The Arabic subset of mC4 should be more than enough though. It contains 57 Billion tokens (according to the mT5 paper) and the English T5 model was trained on 2^{35} (about 34 Billion) tokens (T5 paper).
I’m not sure this project will be very useful for Persian. It’s much better to to pretrain a new model from scratch for Persian directly. The mc4 dataset also has a Persian subset which you can use for pretraining.
Yes, looking at page 12 of mT5’s original paper, Arabic is indeed included in the pre-training corpus (57 billion tokens, 53 million pages, or 1.66 % of the total pre-training data).

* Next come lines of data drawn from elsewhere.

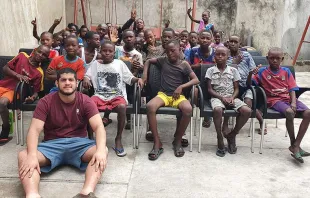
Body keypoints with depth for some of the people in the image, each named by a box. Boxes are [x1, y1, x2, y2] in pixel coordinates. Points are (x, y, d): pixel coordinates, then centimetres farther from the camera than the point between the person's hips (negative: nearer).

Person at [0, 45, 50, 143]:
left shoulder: (39, 73, -3)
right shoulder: (22, 56, 4)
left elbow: (36, 91, 1)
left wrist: (33, 98, -22)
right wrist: (18, 75, -12)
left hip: (14, 91, -3)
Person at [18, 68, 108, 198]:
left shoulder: (85, 101, -3)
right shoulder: (45, 102, -3)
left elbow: (99, 126, -14)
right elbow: (34, 130, -13)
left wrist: (100, 150, -36)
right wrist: (32, 156, -33)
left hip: (79, 143, 0)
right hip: (52, 144, 1)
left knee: (103, 151, -31)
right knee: (23, 156, -27)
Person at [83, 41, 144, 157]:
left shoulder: (119, 63, 11)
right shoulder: (96, 64, 17)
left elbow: (129, 78, 9)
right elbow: (87, 75, 11)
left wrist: (137, 79, -11)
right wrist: (85, 79, -12)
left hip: (117, 95, -1)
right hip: (100, 95, 2)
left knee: (122, 107, -36)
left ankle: (118, 139, -20)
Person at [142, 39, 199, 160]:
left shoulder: (184, 64, 6)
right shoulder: (163, 60, 12)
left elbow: (196, 80, 0)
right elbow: (148, 61, 27)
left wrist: (181, 87, -14)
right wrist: (144, 74, 10)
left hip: (178, 95, -1)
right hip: (163, 94, 1)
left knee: (188, 109, -35)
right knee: (150, 106, -32)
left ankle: (177, 140, -12)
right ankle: (157, 143, -23)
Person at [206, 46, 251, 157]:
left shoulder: (233, 70, 10)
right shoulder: (211, 70, 6)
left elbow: (236, 89, 9)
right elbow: (210, 89, 1)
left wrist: (232, 98, -12)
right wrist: (222, 97, -14)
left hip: (231, 97, 3)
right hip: (217, 97, -2)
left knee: (247, 111, -25)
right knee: (217, 110, -39)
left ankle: (232, 135, -3)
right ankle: (220, 140, -21)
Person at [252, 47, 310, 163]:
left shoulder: (286, 72, 10)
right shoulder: (262, 71, 3)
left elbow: (292, 89, 6)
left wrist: (293, 102, -11)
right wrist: (251, 74, -23)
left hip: (288, 98, 4)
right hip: (274, 100, -4)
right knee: (289, 112, -35)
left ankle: (296, 145, -17)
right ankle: (293, 144, -17)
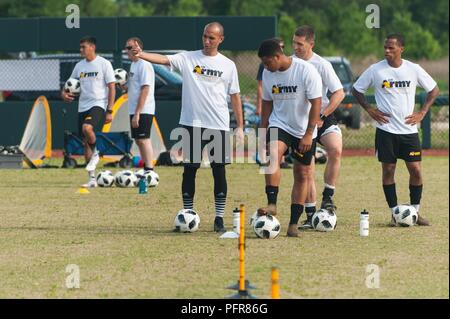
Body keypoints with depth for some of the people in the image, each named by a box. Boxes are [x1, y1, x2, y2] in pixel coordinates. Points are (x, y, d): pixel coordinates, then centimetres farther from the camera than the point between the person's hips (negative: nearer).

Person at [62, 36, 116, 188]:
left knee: (87, 128, -33)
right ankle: (92, 179, 11)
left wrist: (109, 111, -12)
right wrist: (64, 92, -1)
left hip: (98, 105, -7)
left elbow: (112, 88, -6)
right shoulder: (79, 65, 12)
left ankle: (96, 154, -5)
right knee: (86, 143, 5)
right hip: (83, 106, 7)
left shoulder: (104, 64, -5)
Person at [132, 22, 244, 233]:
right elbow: (164, 59, -14)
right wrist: (141, 55, -33)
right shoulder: (188, 58, 2)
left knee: (219, 170, 0)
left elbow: (235, 96, 9)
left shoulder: (228, 65, 5)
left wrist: (240, 126, 5)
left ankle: (219, 218, 6)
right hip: (192, 124, 0)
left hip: (219, 126, 0)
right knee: (190, 169, 3)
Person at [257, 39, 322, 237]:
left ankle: (294, 223, 7)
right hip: (279, 124, 2)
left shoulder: (306, 71, -16)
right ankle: (271, 204, -32)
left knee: (302, 174, 2)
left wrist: (308, 134, -19)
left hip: (304, 131, -2)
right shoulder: (268, 74, -1)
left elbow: (316, 103, -15)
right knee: (272, 154, -28)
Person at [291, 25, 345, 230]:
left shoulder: (322, 65, -9)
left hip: (323, 117, -3)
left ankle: (328, 197, -15)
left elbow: (339, 93, -11)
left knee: (335, 150, -29)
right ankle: (310, 216, 6)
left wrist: (322, 117, -17)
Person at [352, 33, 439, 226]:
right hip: (386, 129, -1)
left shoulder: (413, 70, 0)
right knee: (388, 170, -1)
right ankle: (395, 213, 7)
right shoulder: (375, 70, -3)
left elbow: (434, 90, 12)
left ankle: (415, 212, 11)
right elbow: (356, 90, 9)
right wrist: (370, 110, -2)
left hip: (409, 129, 1)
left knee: (416, 170, -3)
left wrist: (422, 113, 2)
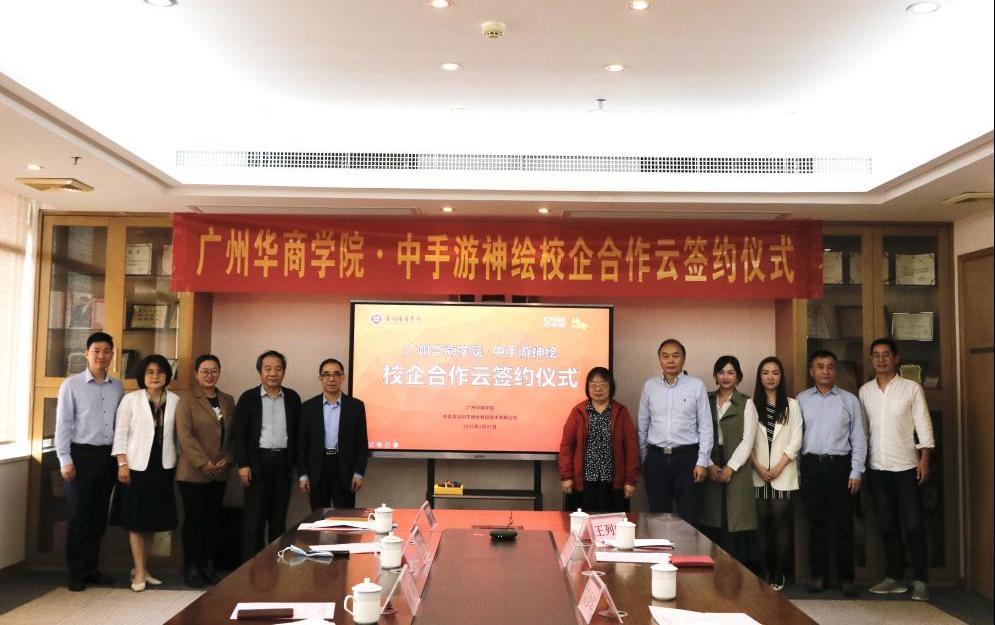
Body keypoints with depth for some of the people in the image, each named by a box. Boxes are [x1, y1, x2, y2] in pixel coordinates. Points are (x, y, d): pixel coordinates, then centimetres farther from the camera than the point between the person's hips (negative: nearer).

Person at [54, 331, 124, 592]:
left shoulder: (117, 387, 7)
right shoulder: (72, 385, -4)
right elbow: (63, 424, -5)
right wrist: (65, 460, -9)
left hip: (108, 456, 4)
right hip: (81, 455, -4)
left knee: (99, 516, 10)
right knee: (79, 516, 3)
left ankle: (91, 568, 22)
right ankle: (76, 573, 14)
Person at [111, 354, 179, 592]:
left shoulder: (175, 401, 3)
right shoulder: (131, 399, -2)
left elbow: (178, 433, 6)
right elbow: (120, 433, -3)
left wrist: (178, 463, 4)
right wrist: (122, 464, -10)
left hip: (163, 467, 3)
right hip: (137, 465, -3)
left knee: (153, 519, 10)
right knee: (136, 519, 1)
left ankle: (140, 567, 24)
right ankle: (139, 572, 8)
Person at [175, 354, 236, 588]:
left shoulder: (227, 400, 13)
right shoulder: (187, 399, -3)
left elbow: (233, 434, 11)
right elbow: (184, 434, -11)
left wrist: (227, 460, -4)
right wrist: (204, 463, -15)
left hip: (220, 472, 5)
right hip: (193, 472, -4)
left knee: (213, 518, 8)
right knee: (194, 519, 2)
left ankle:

Hello Zakarya, the trained model was published on the hub right after the event concluded two years ago.
You can find it here, I also fine-tuned the model for question paraphrasing.
The results are not bad but also not that great, it’s because we couldn’t make the training work until the last day or so of the event.
Let me know if you have interest in re-training the model or any other ideas.